Ketamine-propofol for total intravenous anaesthesia in rabbits: a comparison of premedication with acepromazine-medetomidine, acepromazine-midazolam or acepromazine-morphine.

Objective: To describe ketamine-propofol total intravenous anaesthesia (TIVA) following premedication with acepromazine and either medetomidine, midazolam or morphine in rabbits.

Study Design: Randomized, crossover experimental study.

Animals: A total of six healthy female New Zealand White rabbits (2.2 ± 0.3 kg).

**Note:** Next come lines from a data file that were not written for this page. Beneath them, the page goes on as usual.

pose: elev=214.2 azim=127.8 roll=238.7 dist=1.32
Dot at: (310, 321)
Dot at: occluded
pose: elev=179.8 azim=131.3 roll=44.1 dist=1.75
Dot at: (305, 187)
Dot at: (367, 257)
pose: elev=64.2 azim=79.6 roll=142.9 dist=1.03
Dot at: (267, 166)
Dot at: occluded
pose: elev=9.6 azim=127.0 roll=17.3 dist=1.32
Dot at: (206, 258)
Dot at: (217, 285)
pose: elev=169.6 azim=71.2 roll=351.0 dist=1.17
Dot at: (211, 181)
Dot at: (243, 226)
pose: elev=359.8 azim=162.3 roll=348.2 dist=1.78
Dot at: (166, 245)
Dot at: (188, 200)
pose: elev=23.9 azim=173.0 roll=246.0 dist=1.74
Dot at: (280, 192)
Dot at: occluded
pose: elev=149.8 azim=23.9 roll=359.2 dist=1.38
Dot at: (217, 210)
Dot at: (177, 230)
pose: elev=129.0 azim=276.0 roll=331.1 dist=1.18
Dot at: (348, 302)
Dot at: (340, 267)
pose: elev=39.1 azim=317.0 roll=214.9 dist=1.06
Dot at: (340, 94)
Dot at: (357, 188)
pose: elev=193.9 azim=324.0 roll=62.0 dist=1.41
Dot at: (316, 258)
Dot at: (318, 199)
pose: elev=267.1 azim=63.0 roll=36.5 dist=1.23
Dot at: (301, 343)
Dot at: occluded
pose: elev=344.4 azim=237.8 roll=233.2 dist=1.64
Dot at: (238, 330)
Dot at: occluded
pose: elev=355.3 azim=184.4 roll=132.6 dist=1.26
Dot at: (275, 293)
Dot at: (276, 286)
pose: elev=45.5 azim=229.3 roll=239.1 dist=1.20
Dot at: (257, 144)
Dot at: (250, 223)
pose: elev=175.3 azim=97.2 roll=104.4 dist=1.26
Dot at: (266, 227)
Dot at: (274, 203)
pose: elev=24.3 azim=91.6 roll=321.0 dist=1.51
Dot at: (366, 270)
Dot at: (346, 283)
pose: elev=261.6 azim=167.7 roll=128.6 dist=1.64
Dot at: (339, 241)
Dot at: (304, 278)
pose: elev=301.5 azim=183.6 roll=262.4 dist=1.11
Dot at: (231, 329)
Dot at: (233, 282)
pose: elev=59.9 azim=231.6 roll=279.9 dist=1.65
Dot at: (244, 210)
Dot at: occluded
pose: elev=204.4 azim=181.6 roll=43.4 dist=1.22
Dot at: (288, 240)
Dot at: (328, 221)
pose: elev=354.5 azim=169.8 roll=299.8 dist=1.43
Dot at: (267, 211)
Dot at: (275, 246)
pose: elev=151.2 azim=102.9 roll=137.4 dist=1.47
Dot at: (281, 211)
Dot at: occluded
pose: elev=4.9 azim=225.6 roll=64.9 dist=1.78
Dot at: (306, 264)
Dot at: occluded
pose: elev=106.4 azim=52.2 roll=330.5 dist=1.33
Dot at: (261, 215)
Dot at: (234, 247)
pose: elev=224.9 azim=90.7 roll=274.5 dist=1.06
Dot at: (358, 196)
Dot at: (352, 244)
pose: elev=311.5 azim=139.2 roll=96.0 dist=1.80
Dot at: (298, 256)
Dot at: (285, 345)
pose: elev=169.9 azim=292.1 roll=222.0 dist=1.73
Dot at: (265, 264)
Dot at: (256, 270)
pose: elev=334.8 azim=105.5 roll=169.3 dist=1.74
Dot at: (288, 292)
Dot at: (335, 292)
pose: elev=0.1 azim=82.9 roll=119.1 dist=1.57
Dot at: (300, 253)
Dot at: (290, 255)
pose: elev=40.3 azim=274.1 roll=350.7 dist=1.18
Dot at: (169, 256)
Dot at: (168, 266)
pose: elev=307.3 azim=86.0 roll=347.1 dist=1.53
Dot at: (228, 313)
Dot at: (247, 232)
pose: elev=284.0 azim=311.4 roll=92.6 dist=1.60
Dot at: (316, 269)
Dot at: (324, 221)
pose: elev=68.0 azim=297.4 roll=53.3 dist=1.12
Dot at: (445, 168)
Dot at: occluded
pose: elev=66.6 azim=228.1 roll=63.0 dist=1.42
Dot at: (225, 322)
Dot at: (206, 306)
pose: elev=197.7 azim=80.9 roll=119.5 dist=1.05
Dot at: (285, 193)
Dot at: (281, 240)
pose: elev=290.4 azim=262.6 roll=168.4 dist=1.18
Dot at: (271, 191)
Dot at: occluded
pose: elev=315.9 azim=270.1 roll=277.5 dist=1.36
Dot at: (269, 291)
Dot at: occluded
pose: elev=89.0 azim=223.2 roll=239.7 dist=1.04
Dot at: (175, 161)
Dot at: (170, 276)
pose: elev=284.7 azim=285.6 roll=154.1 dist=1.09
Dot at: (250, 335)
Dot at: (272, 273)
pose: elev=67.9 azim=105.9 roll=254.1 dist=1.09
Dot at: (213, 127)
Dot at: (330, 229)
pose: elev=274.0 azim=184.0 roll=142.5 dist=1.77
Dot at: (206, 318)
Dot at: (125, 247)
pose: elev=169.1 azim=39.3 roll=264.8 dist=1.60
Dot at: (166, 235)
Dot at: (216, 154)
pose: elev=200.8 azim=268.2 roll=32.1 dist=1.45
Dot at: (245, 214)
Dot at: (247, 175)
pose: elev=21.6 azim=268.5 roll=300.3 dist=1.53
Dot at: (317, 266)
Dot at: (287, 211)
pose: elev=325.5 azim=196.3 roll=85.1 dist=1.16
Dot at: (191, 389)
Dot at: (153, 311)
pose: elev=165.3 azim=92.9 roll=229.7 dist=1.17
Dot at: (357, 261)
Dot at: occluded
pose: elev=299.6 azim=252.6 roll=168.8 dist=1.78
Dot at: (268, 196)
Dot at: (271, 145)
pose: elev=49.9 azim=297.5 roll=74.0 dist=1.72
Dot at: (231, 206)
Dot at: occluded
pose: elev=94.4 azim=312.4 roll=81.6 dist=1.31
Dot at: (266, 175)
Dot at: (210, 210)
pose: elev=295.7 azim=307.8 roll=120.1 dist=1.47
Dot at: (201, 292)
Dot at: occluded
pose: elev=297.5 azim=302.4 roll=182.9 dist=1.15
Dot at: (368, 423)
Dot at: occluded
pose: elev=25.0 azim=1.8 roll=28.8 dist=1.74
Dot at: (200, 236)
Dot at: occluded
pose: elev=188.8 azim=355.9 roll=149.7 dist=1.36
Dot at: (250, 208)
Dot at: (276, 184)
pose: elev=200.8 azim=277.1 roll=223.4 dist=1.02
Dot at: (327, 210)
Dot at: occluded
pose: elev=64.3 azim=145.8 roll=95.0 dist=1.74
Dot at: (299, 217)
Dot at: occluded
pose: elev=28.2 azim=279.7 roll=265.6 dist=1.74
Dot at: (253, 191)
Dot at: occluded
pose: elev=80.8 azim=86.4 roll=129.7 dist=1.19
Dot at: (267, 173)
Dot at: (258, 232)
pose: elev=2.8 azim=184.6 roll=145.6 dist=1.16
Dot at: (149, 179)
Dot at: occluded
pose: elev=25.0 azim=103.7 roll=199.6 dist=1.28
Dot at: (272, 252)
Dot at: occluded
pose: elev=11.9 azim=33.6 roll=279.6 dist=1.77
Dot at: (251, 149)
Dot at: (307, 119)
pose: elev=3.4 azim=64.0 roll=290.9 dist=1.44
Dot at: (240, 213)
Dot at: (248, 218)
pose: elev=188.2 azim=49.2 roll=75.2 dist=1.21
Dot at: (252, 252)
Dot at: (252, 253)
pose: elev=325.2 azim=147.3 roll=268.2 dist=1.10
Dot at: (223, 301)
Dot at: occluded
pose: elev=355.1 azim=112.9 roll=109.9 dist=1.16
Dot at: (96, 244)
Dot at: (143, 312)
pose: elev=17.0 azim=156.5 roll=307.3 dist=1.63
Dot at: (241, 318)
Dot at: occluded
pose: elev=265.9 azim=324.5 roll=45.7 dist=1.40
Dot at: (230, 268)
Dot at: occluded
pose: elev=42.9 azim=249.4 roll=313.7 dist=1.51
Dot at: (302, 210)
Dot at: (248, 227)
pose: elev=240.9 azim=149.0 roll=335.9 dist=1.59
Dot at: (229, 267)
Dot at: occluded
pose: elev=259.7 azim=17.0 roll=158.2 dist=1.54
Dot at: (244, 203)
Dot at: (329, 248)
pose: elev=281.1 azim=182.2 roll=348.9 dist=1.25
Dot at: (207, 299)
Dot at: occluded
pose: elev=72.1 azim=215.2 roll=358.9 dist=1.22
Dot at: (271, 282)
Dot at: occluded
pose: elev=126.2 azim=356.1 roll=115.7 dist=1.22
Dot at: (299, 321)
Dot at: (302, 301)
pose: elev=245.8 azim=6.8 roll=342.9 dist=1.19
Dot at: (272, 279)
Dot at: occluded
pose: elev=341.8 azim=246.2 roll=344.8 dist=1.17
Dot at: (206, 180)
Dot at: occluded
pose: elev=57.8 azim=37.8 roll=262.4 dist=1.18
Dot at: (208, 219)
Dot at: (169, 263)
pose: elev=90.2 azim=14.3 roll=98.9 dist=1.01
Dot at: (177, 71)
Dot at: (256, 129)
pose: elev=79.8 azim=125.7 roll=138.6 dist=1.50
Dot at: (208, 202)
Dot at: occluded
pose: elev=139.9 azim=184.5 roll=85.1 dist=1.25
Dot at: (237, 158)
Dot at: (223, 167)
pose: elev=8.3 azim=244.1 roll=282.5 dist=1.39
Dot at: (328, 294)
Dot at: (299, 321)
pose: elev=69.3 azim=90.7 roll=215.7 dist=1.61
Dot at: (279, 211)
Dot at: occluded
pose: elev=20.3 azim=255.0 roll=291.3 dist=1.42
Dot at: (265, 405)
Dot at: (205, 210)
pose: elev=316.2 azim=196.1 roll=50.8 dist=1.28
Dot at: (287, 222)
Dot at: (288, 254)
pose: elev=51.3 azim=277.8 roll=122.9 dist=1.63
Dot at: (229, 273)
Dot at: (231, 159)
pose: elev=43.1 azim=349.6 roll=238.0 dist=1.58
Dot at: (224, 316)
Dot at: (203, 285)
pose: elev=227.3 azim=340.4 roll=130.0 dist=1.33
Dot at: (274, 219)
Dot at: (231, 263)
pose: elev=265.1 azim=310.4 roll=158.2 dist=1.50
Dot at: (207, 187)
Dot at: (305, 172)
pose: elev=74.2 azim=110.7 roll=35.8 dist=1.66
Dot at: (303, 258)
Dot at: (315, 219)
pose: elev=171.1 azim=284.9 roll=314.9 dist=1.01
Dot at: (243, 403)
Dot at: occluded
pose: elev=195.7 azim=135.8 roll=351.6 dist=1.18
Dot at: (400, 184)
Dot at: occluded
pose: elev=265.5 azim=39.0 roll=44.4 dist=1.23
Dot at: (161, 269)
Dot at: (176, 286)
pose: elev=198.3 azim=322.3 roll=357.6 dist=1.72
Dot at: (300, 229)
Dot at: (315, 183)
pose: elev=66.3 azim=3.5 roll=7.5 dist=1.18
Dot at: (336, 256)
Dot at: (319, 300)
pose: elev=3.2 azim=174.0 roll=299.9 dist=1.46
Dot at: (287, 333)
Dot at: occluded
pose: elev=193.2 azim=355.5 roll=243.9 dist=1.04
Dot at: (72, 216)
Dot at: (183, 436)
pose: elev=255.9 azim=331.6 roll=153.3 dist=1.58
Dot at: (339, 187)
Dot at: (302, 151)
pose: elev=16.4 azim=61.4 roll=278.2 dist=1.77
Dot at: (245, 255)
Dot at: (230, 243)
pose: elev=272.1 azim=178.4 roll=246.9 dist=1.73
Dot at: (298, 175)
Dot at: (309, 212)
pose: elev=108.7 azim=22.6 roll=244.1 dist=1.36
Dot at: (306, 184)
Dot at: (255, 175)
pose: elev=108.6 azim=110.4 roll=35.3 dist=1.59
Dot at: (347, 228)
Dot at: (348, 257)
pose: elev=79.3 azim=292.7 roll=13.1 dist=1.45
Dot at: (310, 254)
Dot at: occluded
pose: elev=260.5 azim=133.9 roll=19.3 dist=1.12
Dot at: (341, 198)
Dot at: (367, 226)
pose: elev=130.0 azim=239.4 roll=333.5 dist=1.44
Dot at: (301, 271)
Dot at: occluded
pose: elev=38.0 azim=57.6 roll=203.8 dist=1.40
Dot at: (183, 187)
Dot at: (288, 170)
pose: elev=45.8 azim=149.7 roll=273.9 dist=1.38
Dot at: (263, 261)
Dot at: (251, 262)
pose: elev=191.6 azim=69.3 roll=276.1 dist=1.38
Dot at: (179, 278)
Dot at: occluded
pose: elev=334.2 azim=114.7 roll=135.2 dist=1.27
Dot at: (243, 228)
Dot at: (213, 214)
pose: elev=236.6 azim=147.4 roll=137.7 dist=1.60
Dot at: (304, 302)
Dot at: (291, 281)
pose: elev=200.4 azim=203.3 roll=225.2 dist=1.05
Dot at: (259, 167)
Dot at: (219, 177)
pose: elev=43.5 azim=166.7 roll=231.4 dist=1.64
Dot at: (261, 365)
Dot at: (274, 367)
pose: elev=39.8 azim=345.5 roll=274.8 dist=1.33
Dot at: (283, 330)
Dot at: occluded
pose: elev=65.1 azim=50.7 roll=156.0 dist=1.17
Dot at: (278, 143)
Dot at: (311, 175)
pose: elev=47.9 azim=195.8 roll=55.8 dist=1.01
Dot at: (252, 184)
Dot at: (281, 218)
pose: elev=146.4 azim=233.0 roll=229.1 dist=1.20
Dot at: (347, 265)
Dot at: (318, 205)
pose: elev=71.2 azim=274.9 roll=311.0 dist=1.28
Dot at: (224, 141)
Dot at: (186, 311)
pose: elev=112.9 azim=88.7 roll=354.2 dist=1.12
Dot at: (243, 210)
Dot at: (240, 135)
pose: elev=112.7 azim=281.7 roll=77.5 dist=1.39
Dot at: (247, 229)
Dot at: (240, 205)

Methods: Rabbits were anaesthetized on four occasions, each separated by 7 days: an intramuscular injection of saline alone (treatment Saline) or acepromazine (0.5 mg kg) in combination with medetomidine (0.1 mg kg), midazolam (1 mg kg) or morphine (1 mg kg), treatments AME, AMI or AMO, respectively, in random order. Anaesthesia was induced and maintained with a mixture containing ketamine (5 mg mL) and propofol (5 mg mL) (ketofol). Each trachea was intubated and the rabbit administered oxygen during spontaneous ventilation. Ketofol infusion rate was initially 0.4 mg kg minute (0.2 mg kg minute of each drug) and was adjusted to maintain adequate anaesthetic depth based on clinical assessment. Ketofol dose and physiological variables were recorded every 5 minutes. Quality of sedation, intubation and recovery times were recorded.

Results: Ketofol induction doses decreased significantly in treatments AME (7.9 ± 2.3) and AMI (8.9 ± 4.0) compared with treatment Saline (16.8 ± 3.2 mg kg) (p < 0.05). The total ketofol dose to maintain anaesthesia was significantly lower in treatments AME, AMI and AMO (0.6 ± 0.1, 0.6 ± 0.2 and 0.6 ± 0.1 mg kg minute, respectively) than in treatment Saline (1.2 ± 0.2 mg kg minute) (p < 0.05). Cardiovascular variables remained at clinically acceptable values, but all treatments caused some degree of hypoventilation.

Conclusions And Clinical Relevance: Premedication with AME, AMI and AMO, at the doses studied, significantly decreased the maintenance dose of ketofol infusion in rabbits. Ketofol was determined to be a clinically acceptable combination for TIVA in premedicated rabbits.